● **Your instructions**: Which lines below contain the word "inconsistencies"? Copy each of them.

[[ The data, beginning ]]

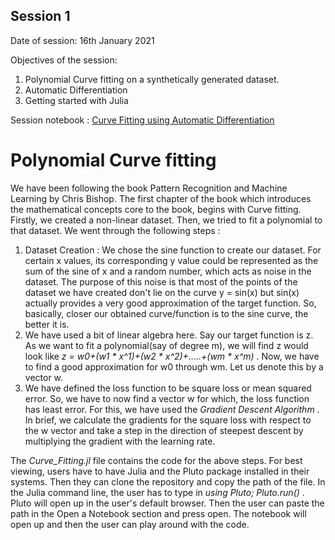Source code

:## Session 1
Date of session: 16th January 2021 


Objectives of the session:
  1. Polynomial Curve fitting on a synthetically generated dataset.
  2. Automatic Differentiation
  3. Getting started with Julia

Session notebook : [Curve Fitting using Automatic Differentiation](https://htmlpreview.github.io/?https://github.com/S4DS-IEM/Study-Group/blob/main/Study_Session_1/Curve_Fitting.html)

# Polynomial Curve fitting 
We have been following the book Pattern Recognition and Machine Learning by Chris Bishop. The first chapter of the book which introduces the mathematical concepts core to the book, begins with Curve fitting. Firstly, we created a non-linear dataset. Then, we tried to fit a polynomial to that dataset. We went through the following steps :
  1. Dataset Creation : We chose the sine function to create our dataset. For certain x values, its corresponding y value could be represented as the sum of the sine of x and a random number, which acts as noise in the dataset. The purpose of this noise is that most of the points of the dataset we have created don't lie on the curve y = sin(x) but sin(x) actually provides a very good approximation of the target function. So, basically, closer our obtained curve/function is to the sine curve, the better it is. 
  2. We have used a bit of linear algebra here. Say our target function is z. As we want to fit a polynomial(say of degree m), we will find z would look like  *z = w0+(w1 * x^1)+(w2 * x^2)+.....+(wm * x^m)*  . Now, we have to find a good approximation for w0 through wm. Let us denote this by a vector w.
  3. We have defined the loss function to be square loss or mean squared error. So, we have to now find a vector w for which, the loss function has least error. For this, we have used the *Gradient Descent Algorithm* . In brief, we calculate the gradients for the square loss with respect to the w vector and take a step in the direction of steepest descent by multiplying the gradient with the learning rate. 

The *Curve_Fitting.jl* file contains the code for the above steps. For best viewing, users have to have Julia and the Pluto package installed in their systems. Then they can clone the repository and copy the path of the file. In the Julia command line, the user has to type in *using Pluto; Pluto.run()* . Pluto will open up in the user's default browser. Then the user can paste the path in the Open a Notebook section and press open. The notebook will open up and then the user can play around with the code. 
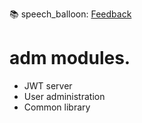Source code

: :books: speech_balloon: [Feedback](#feedback)
# adm modules.
 - JWT server 
 - User administration
 - Common library
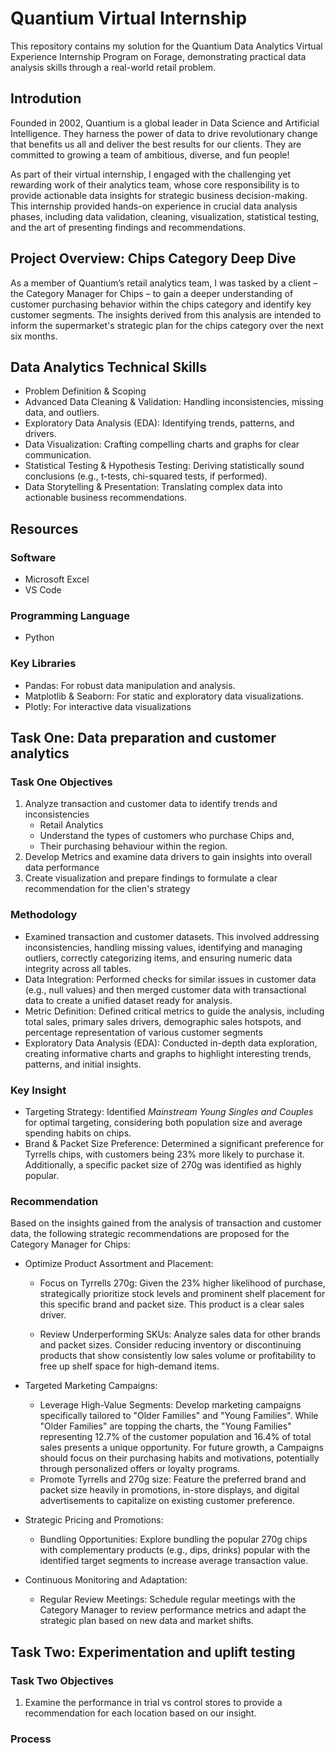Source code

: # Quantium Virtual Internship

This repository contains my solution for the Quantium Data Analytics Virtual Experience Internship Program on Forage,
demonstrating practical data analysis skills through a real-world retail problem.

## Introdution

Founded in 2002, Quantium is a global leader in Data Science and Artificial Intelligence. They harness the power of
data to drive revolutionary change that benefits us all and deliver the best results for our clients.
They are committed to growing a team of ambitious, diverse, and fun people!

As part of their virtual internship, I engaged with the challenging yet rewarding work of their analytics team, whose
core responsibility is to provide actionable data insights for strategic business decision-making. This internship
provided hands-on experience in crucial data analysis phases, including data validation, cleaning, visualization,
statistical testing, and the art of presenting findings and recommendations.

## Project Overview: Chips Category Deep Dive

As a member of Quantium’s retail analytics team, I was tasked by a client – the Category Manager for Chips – to gain a
deeper understanding of customer purchasing behavior within the chips category and identify key customer segments. The
insights derived from this analysis are intended to inform the supermarket's strategic plan for the chips category over
the next six months.

## Data Analytics Technical Skills

- Problem Definition & Scoping
- Advanced Data Cleaning & Validation: Handling inconsistencies, missing data, and outliers.
- Exploratory Data Analysis (EDA): Identifying trends, patterns, and drivers.
- Data Visualization: Crafting compelling charts and graphs for clear communication.
- Statistical Testing & Hypothesis Testing: Deriving statistically sound conclusions (e.g., t-tests, chi-squared tests, if performed).
- Data Storytelling & Presentation: Translating complex data into actionable business recommendations.

## Resources

### Software

- Microsoft Excel
- VS Code

### Programming Language

- Python

### Key Libraries

- Pandas: For robust data manipulation and analysis.
- Matplotlib & Seaborn: For static and exploratory data visualizations.
- Plotly: For interactive data visualizations

## Task One: Data preparation and customer analytics

### Task One Objectives

1. Analyze transaction and customer data to identify trends and inconsistencies
    - Retail Analytics
    - Understand the types of customers who purchase Chips and,
    - Their purchasing behaviour within the region.
2. Develop Metrics and examine data drivers to gain insights into overall data performance
3. Create visualization and prepare findings to formulate a clear recommendation for the clien's strategy

### Methodology

- Examined transaction and customer datasets. This involved addressing inconsistencies, handling missing values, identifying
and managing outliers, correctly categorizing items, and ensuring numeric data integrity across all tables.
- Data Integration: Performed checks for similar issues in customer data (e.g., null values) and then merged customer data
with transactional data to create a unified dataset ready for analysis.
- Metric Definition: Defined critical metrics to guide the analysis, including total sales, primary sales drivers, demographic sales hotspots,
and percentage representation of various customer segments
- Exploratory Data Analysis (EDA): Conducted in-depth data exploration, creating informative charts and graphs to highlight interesting trends,
patterns, and initial insights.

### Key Insight

- Targeting Strategy: Identified *Mainstream Young Singles and Couples* for optimal targeting, considering both population size and average spending habits on chips.
- Brand & Packet Size Preference: Determined a significant preference for Tyrrells chips, with customers being 23% more likely to purchase it.
Additionally, a specific packet size of 270g was identified as highly popular.

### Recommendation

Based on the insights gained from the analysis of transaction and customer data, the following strategic recommendations are proposed for the Category Manager for Chips:

- Optimize Product Assortment and Placement:
  - Focus on Tyrrells 270g: Given the 23% higher likelihood of purchase, strategically prioritize stock levels and prominent shelf placement
for this specific brand and packet size. This product is a clear sales driver.

  - Review Underperforming SKUs: Analyze sales data for other brands and packet sizes. Consider reducing inventory or discontinuing products
that show consistently low sales volume or profitability to free up shelf space for high-demand items.

- Targeted Marketing Campaigns:

  - Leverage High-Value Segments: Develop marketing campaigns specifically tailored to "Older Families" and "Young Families". While "Older Families" are topping the charts,
  the "Young Families" representing 12.7% of the customer population and 16.4% of total sales presents a unique opportunity. For future growth, a Campaigns should focus
  on their purchasing habits and motivations, potentially through personalized offers or loyalty programs.
  - Promote Tyrrells and 270g size: Feature the preferred brand and packet size heavily in promotions, in-store displays, and digital advertisements to capitalize on existing customer preference.

- Strategic Pricing and Promotions:
  - Bundling Opportunities: Explore bundling the popular 270g chips with complementary products (e.g., dips, drinks) popular with the identified target segments to increase average transaction value.
- Continuous Monitoring and Adaptation:
  - Regular Review Meetings: Schedule regular meetings with the Category Manager to review performance metrics and adapt the strategic plan based on new data and market shifts.

## Task Two: Experimentation and uplift testing

### Task Two Objectives

1. Examine the performance in trial vs control stores to provide a recommendation for each location based on our insight.

### Process
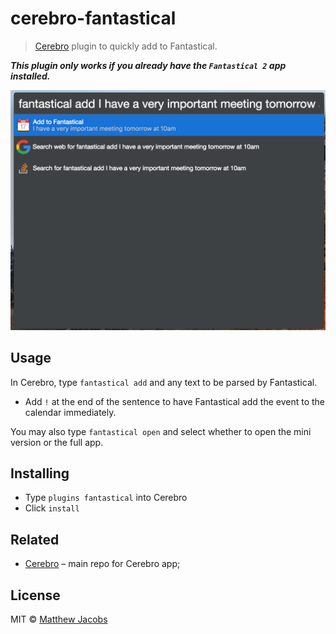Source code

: # cerebro-fantastical

> [Cerebro](https://cerebroapp.com) plugin to quickly add to Fantastical.

_**This plugin only works if you already have the `Fantastical 2` app installed.**_

![](screenshot.png)

## Usage

In Cerebro, type `fantastical add` and any text to be parsed by Fantastical.

- Add `!` at the end of the sentence to have Fantastical add the event to the calendar immediately.

You may also type `fantastical open` and select whether to open the mini version or the full app.

## Installing

- Type `plugins fantastical` into Cerebro
- Click `install`

## Related

- [Cerebro](http://github.com/KELiON/cerebro) – main repo for Cerebro app;

## License

MIT © [Matthew Jacobs](https://www.matthewjacobs.io)
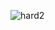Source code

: ![hard2](https://github.com/sushmithaGowda123/Lovelocal-assignment/assets/152687042/da50402a-9ed3-4ee2-ba32-a9b453929026)
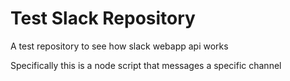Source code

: # Test Slack Repository

A test repository to see how slack webapp api works

Specifically this is a node script that messages a specific channel
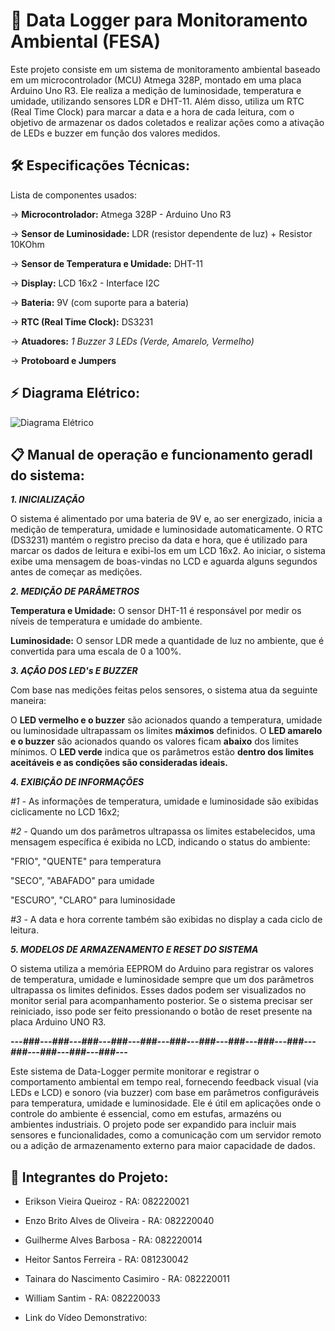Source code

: # 🚀 Data Logger para Monitoramento Ambiental (FESA)

Este projeto consiste em um sistema de monitoramento ambiental baseado em um microcontrolador (MCU) Atmega 328P, montado em uma placa Arduino Uno R3. Ele realiza a medição de luminosidade, temperatura e umidade, utilizando sensores LDR e DHT-11. Além disso, utiliza um RTC (Real Time Clock) para marcar a data e a hora de cada leitura, com o objetivo de armazenar os dados coletados e realizar ações como a ativação de LEDs e buzzer em função dos valores medidos.

## 🛠️ Especificações Técnicas:

Lista de componentes usados:

-> **Microcontrolador:** Atmega 328P - Arduino Uno R3

-> **Sensor de Luminosidade:** LDR (resistor dependente de luz) + Resistor 10KOhm

-> **Sensor de Temperatura e Umidade:** DHT-11

-> **Display:** LCD 16x2 - Interface I2C

-> **Bateria:** 9V (com suporte para a bateria)

-> **RTC (Real Time Clock):** DS3231

-> **Atuadores:**
       _1 Buzzer_
       _3 LEDs (Verde, Amarelo, Vermelho)_
      
-> **Protoboard e Jumpers**

## ⚡ Diagrama Elétrico:

![Diagrama Elétrico](https://github.com/user-attachments/assets/063c4789-e729-45cd-8191-659d4cc04cc2)

## 📋 Manual de operação e funcionamento geradl do sistema:

_**1. INICIALIZAÇÃO**_

O sistema é alimentado por uma bateria de 9V e, ao ser energizado, inicia a medição de temperatura, umidade e luminosidade automaticamente. O RTC (DS3231) mantém o registro preciso da data e hora, que é utilizado para marcar os dados de leitura e exibi-los em um LCD 16x2. Ao iniciar, o sistema exibe uma mensagem de boas-vindas no LCD e aguarda alguns segundos antes de começar as medições.

_**2. MEDIÇÃO DE PARÂMETROS**_

**Temperatura e Umidade:** O sensor DHT-11 é responsável por medir os níveis de temperatura e umidade do ambiente.

**Luminosidade:** O sensor LDR mede a quantidade de luz no ambiente, que é convertida para uma escala de 0 a 100%.

_**3. AÇÃO DOS LED's E BUZZER**_

Com base nas medições feitas pelos sensores, o sistema atua da seguinte maneira:

O **LED vermelho e o buzzer** são acionados quando a temperatura, umidade ou luminosidade ultrapassam os limites **máximos** definidos. O **LED amarelo e o buzzer** são acionados quando os valores ficam **abaixo** dos limites mínimos. O **LED verde** indica que os parâmetros estão **dentro dos limites aceitáveis e as condições são consideradas ideais.**

_**4. EXIBIÇÃO DE INFORMAÇÕES**_

_#1 -_ As informações de temperatura, umidade e luminosidade são exibidas ciclicamente no LCD 16x2;

_#2 -_ Quando um dos parâmetros ultrapassa os limites estabelecidos, uma mensagem específica é exibida no LCD, indicando o status do ambiente:

"FRIO", "QUENTE" para temperatura

"SECO", "ABAFADO" para umidade

"ESCURO", "CLARO" para luminosidade

_#3 -_ A data e hora corrente também são exibidas no display a cada ciclo de leitura.

_**5. MODELOS DE ARMAZENAMENTO E RESET DO SISTEMA**_

O sistema utiliza a memória EEPROM do Arduino para registrar os valores de temperatura, umidade e luminosidade sempre que um dos parâmetros ultrapassa os limites definidos. Esses dados podem ser visualizados no monitor serial para acompanhamento posterior. Se o sistema precisar ser reiniciado, isso pode ser feito pressionando o botão de reset presente na placa Arduino UNO R3.

_**---###---###---###---###---###---###---###---###---###---###---###---###---###---###---**_

Este sistema de Data-Logger permite monitorar e registrar o comportamento ambiental em tempo real, fornecendo feedback visual (via LEDs e LCD) e sonoro (via buzzer) com base em parâmetros configuráveis para temperatura, umidade e luminosidade. Ele é útil em aplicações onde o controle do ambiente é essencial, como em estufas, armazéns ou ambientes industriais. O projeto pode ser expandido para incluir mais sensores e funcionalidades, como a comunicação com um servidor remoto ou a adição de armazenamento externo para maior capacidade de dados.

## 🤝 Integrantes do Projeto:

- Erikson Vieira Queiroz - RA: 082220021
- Enzo Brito Alves de Oliveira - RA: 082220040
- Guilherme Alves Barbosa - RA: 082220014
- Heitor Santos Ferreira - RA: 081230042
- Tainara do Nascimento Casimiro - RA: 082220011
- William Santim - RA: 082220033

- Link do Vídeo Demonstrativo: 

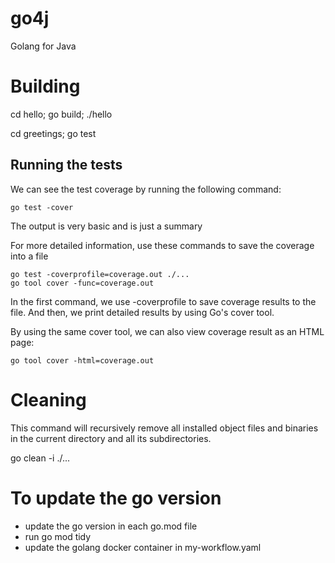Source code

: # go4j
Golang for Java

# Building

cd hello; go build; ./hello

cd greetings; go test

## Running the tests

We can see the test coverage by running the following command:

    go test -cover

The output is very basic and is just a summary


For more detailed information, use these commands to save the coverage into a file

    go test -coverprofile=coverage.out ./...
    go tool cover -func=coverage.out

In the first command, we use -coverprofile to save coverage results to the file. And then, we print detailed results by using Go's cover tool.

By using the same cover tool, we can also view coverage result as an HTML page:

    go tool cover -html=coverage.out


# Cleaning

This command will recursively remove all installed object files and binaries in the current directory and all its subdirectories.

go clean -i ./...

# To update the go version

- update the go version in each go.mod file
- run go mod tidy
- update the golang docker container in my-workflow.yaml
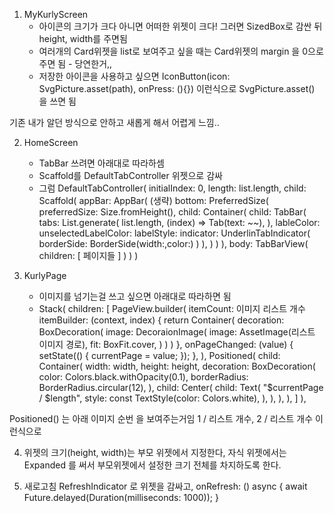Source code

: 1. MyKurlyScreen
    - 아이콘의 크기가 크다 아니면 어떠한 위젯이 크다! 그러면 SizedBox로 감싼 뒤 height, width를 주면됨
    - 여러개의 Card위젯을 list로 보여주고 싶을 때는 Card위젯의 margin 을 0으로 주면 됨 - 당연한거,,
    - 저장한 아이콘을 사용하고 싶으면 IconButton(icon: SvgPicture.asset(path), onPress: (){}) 이런식으로 SvgPicture.asset() 을 쓰면 됨

기존 내가 알던 방식으로 안하고 새롭게 해서 어렵게 느낌..

2. HomeScreen
    - TabBar 쓰려면 아래대로 따라하셈
    - Scaffold를 DefaultTabController 위젯으로 감싸
    - 그럼 DefaultTabController(
        initialIndex: 0,
        length: list.length,
        child: Scaffold(
            appBar: AppBar(
                (생략)
                bottom: PreferredSize(
                    preferredSize: Size.fromHeight(),
                    child: Container(
                        child: TabBar(
                                tabs: List.generate(
                                    list.length,
                                    (index) => Tab(text: ~~),
                                ),
                                lableColor:
                                unselectedLabelColor:
                                labelStyle:
                                indicator: UnderlinTabIndicator(
                                    borderSide: BorderSide(width:,color:)
                                )
                        ),
                    )
                )
            ),
            body: TabBarView(
                children: [
                    페이지들
                ]
            )
        )
    )

3. KurlyPage
    - 이미지를 넘기는걸 쓰고 싶으면 아래대로 따라하면 됨
    - Stack( 
        children: [
            PageView.builder(
                itemCount: 이미지 리스트 개수
                itemBuilder: (context, index) {
                    return Container(
                        decoration: BoxDecoration(
                            image: DecoraionImage(
                                image: AssetImage(리스트 이미지 경로),
                                fit: BoxFit.cover,
                            )
                        )
                    )
                },
                onPageChanged: (value) {
                    setState(() {
                        currentPage = value;
                    });
                },
            ),
            Positioned(
                child: Container(
                    width: width,
                    height: height,
                    decoration: BoxDecoration(
                        color: Colors.black.withOpacity(0.1),
                        borderRadius: BorderRadius.circular(12),
                    ),
                    child: Center(
                        child: Text(
                            "$currentPage / $length",
                                style: const TextStyle(color: Colors.white),
                        ),
                    ),
                ),
            ),
        ]
    ),

Positioned() 는 아래 이미지 순번 을 보여주는거임
1 / 리스트 개수, 2 / 리스트 개수 이런식으로

4. 위젯의 크기(height, width)는 부모 위젯에서 지정한다, 자식 위젯에서는 Expanded 를 써서 부모위젯에서 설정한 크기 전체를 차지하도록 한다.

5. 새로고침
    RefreshIndicator 로 위젯을 감싸고, 
    onRefresh: () async {
        await Future.delayed(Duration(milliseconds: 1000));
    }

[[ The data, end ]]

● **Response box**:
- Advanced Data Cleaning & Validation: Handling inconsistencies, missing data, and outliers.
1. Analyze transaction and customer data to identify trends and inconsistencies
- Examined transaction and customer datasets. This involved addressing inconsistencies, handling missing values, identifying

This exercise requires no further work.